Exercises to complete:
• A. In the article on the student zero-gravity fire experiment, explain in one to three sentences why the modified NASA jet flies parabolas.
• B. Proceed with the article on the student zero-gravity fire experiment, picking up after its final sentence.

Document segment:
********************

Student Team Set for Zero-Gravity Fire Experiment on NASA 'Vomit Comet'

Fuel Droplet Burns in One-G
A fuel droplet burns in one-G (Earth gravity), in the University of California, San Diego lab where undergaduate Sam Avery and his team are studying microgravity's effects on fire. (Image credit: Sam Avery)

A team of university students is counting down toward the ultimate science ride, a weightless flight aboard a modified NASA jet to see just how certain fires burn in zero gravity.

The experiment, led by engineering undergraduate Sam Avery of the University of California, San Diego, is aimed at testing how biofuels burn in weightless conditions. And with a target flight date of Thursday (July 18), Avery and his crew are getting pumped.

"The team is really excited about this experiment," Avery said just two weeks ahead of takeoff. "We've been working hard to get the equipment ready and tested for the parabolic flights with NASA in a couple of weeks." [6 Everyday Things that Turn Strange in Weightlessness]

Avery and his team are flying with NASA under the space agency's Microgravity University Program, which offers university students the chance to perform experiments under weightless and reduced-gravity conditions using a modified aircraft. The "Vomit Comet" flights, as they've been nicknamed, fly about 30 parabolas, moving up and down like a roller coaster, to produce short periods of weightlessness that are followed by brief stints of "hypergravity" that can reach 2Gs, twice the normal pull of Earth's gravity.  

The flights are based at Ellington Field near NASA's Johnson Space Center, which oversees the Microgravity University project. The space center is also home to NASA's astronaut training and Mission Control for the International Space Station.

A computer rendering of the UCSD microgravity fire experiment, after deposition of the fuel droplet. (Image credit: Sam Avery)

The UCSD team's biofuels in space project is being conducted under the supervision of UCSD professor Forman Williams. SPACE.com managing editor Tariq Malik will serve as the team's journalist member. After the flight, the results will be written up by the team and submitted to the university and NASA for evaluation.

********************

Given information:
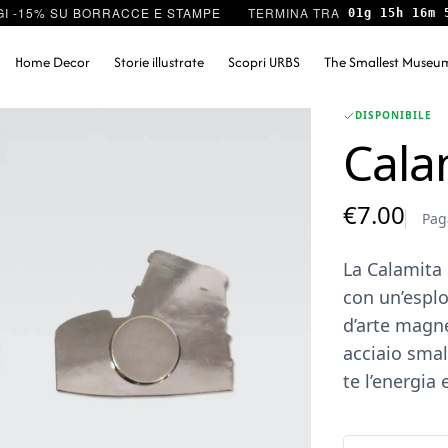
I -15% SU BORRACCE E STAMPE
01g 15h 16m 
Home Decor
Storie illustrate
Scopri URBS
The Smallest Museu
DISPONIBILE
Cala
€
7.00
Pag
La Calamita 
con un’esplo
d’arte magne
acciaio smal
te l’energia 
Calamita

********************

Answer list:
• A. The jet flies about 30 parabolas, moving up and down like a roller coaster, to produce short periods of weightlessness in which the students can run their experiments. Each weightless stretch is followed by a brief stint of "hypergravity" that can reach 2Gs, twice the normal pull of Earth's gravity.

• B.
When asked how his team might best prepare for the ordeal, Avery said: "We might take a few runs on roller coasters or drop towers at theme parks to feel the effect of free-fall."

Before each weightless dive, Avery's team must electronically trigger two small hypodermic needles to inject a droplet of biofuel onto a thin fibrous crosshair that holds the droplet in place until the environment reaches a weightless condition. Then a small spark ignites the drop and twin video cameras record the burning process for later evaluation.

"We have had some great success rates with our ground tests of the fuel ejection and ignition systems, and we have programmed each system so that we can repeat its process multiple times during each parabola," Avery said. "I am 80 percent confident that it will work on the first parabola and 95 percent confident that it will work by the end of the flights."

As it turns out, not all parabolas are created equal.

"There will be around 28 parabolas, with around 25 microgravity parabolas, two lunar-gravity parabolas, and one Mars-gravity parabola," Avery said. "There will also be periods of level flight occasionally between parabolas."Lunar gravity is about one-sixth that of Earth, and Mars gravity is about one-third that of our planet.

The UCSD microgravity fire experiment team, from left: Henry Lu, Sam Avery, Josh Sui, Seeman Farah. (Image credit: Sam Avery)

Avery's team also recently completed testing of software they have written that automates the fuel-drop delivery to the crosshairs.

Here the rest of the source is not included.